# Project ARI3205 Interpretable AI for Deep Learning Models *(Part 3.1)*
---

**Name:** Sean David Muscat 

**ID No:** 0172004L

---


# Importing Necessary Libraries

In [1]:
# Check and install required libraries from the libraries.json file
import json

# Read the libraries from the text file
with open('../Libraries/Part3.1_Lib.json', 'r') as file:
    libraries = json.load(file)

# ANSI escape codes for colored output
GREEN = "\033[92m"  # Green text
RED = "\033[91m"    # Red text
RESET = "\033[0m"   # Reset to default color

# Function to check and install libraries
def check_and_install_libraries(libraries):
    for lib, import_name in libraries.items():
        try:
            # Attempt to import the library
            __import__(import_name)
            print(f"[{GREEN}✔{RESET}] Library '{lib}' is already installed.")
        except ImportError:
            # If import fails, try to install the library
            print(f"[{RED}✖{RESET}] Library '{lib}' is not installed.
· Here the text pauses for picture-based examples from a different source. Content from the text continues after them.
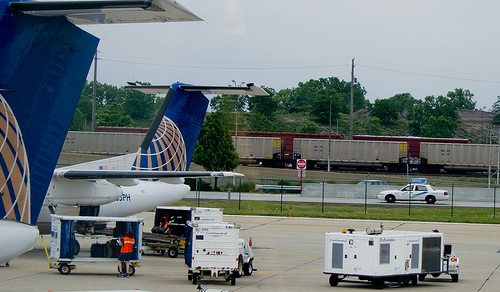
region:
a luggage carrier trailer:
[38, 203, 150, 276]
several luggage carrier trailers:
[179, 200, 246, 281]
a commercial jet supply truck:
[312, 208, 464, 283]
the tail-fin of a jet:
[131, 77, 213, 168]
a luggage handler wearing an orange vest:
[109, 223, 137, 275]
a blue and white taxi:
[377, 175, 450, 210]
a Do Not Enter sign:
[291, 150, 313, 180]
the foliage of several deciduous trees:
[233, 70, 492, 134]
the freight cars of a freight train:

Installing...")
            %pip install {lib}

# Execute the function to check and install libraries
check_and_install_libraries(libraries)

# Import necessary libraries for data analysis and modeling
import warnings                                                                     # Disable warnings
import pandas as pd                                                                 # Data manipulation and analysis                #type: ignore
import matplotlib.pyplot as plt                                                     # Data visualization                            #type: ignore
import seaborn as sns                                                               # Statistical data visualization                #type: ignore
import statsmodels.formula.api as smf                                               # Statistical models                            #type: ignore
# Alibi imports for the MNIST example
import tensorflow as tf
tf.get_logger().setLevel(40)  # suppress deprecation messages
tf.compat.v1.disable_v2_behavior()  # disable TF2 behaviour as Alibi code still relies on TF1 constructs
tf.compat.v1.reset_default_graph()
tf.keras.backend.clear_session()
from tensorflow.keras.layers import Dense, Input  
from tensorflow.keras.models import Sequential 
from sklearn.model_selection import train_test_split                                # Train-test split                              #type: ignore                                                              
from tensorflow.keras.optimizers import Adam                                        # Neural network optimizer                      #type: ignore
from sklearn.preprocessing import StandardScaler,  OneHotEncoder                    # Data scaling                                  #type: ignore
from sklearn.impute import SimpleImputer                                            # Missing value imputation                      #type: ignore
from sklearn.neural_network import MLPClassifier                                    # Neural network classifier                     #type: ignore
from alibi.explainers import Counterfactual
import numpy as np                                                                  # Numerical computations                        #type: ignore


# Suppress specific warnings
warnings.filterwarnings("ignore", message="X does not have valid feature names") 
warnings.filterwarnings("ignore", category=RuntimeWarning)
warnings.filterwarnings("ignore", category=UserWarning)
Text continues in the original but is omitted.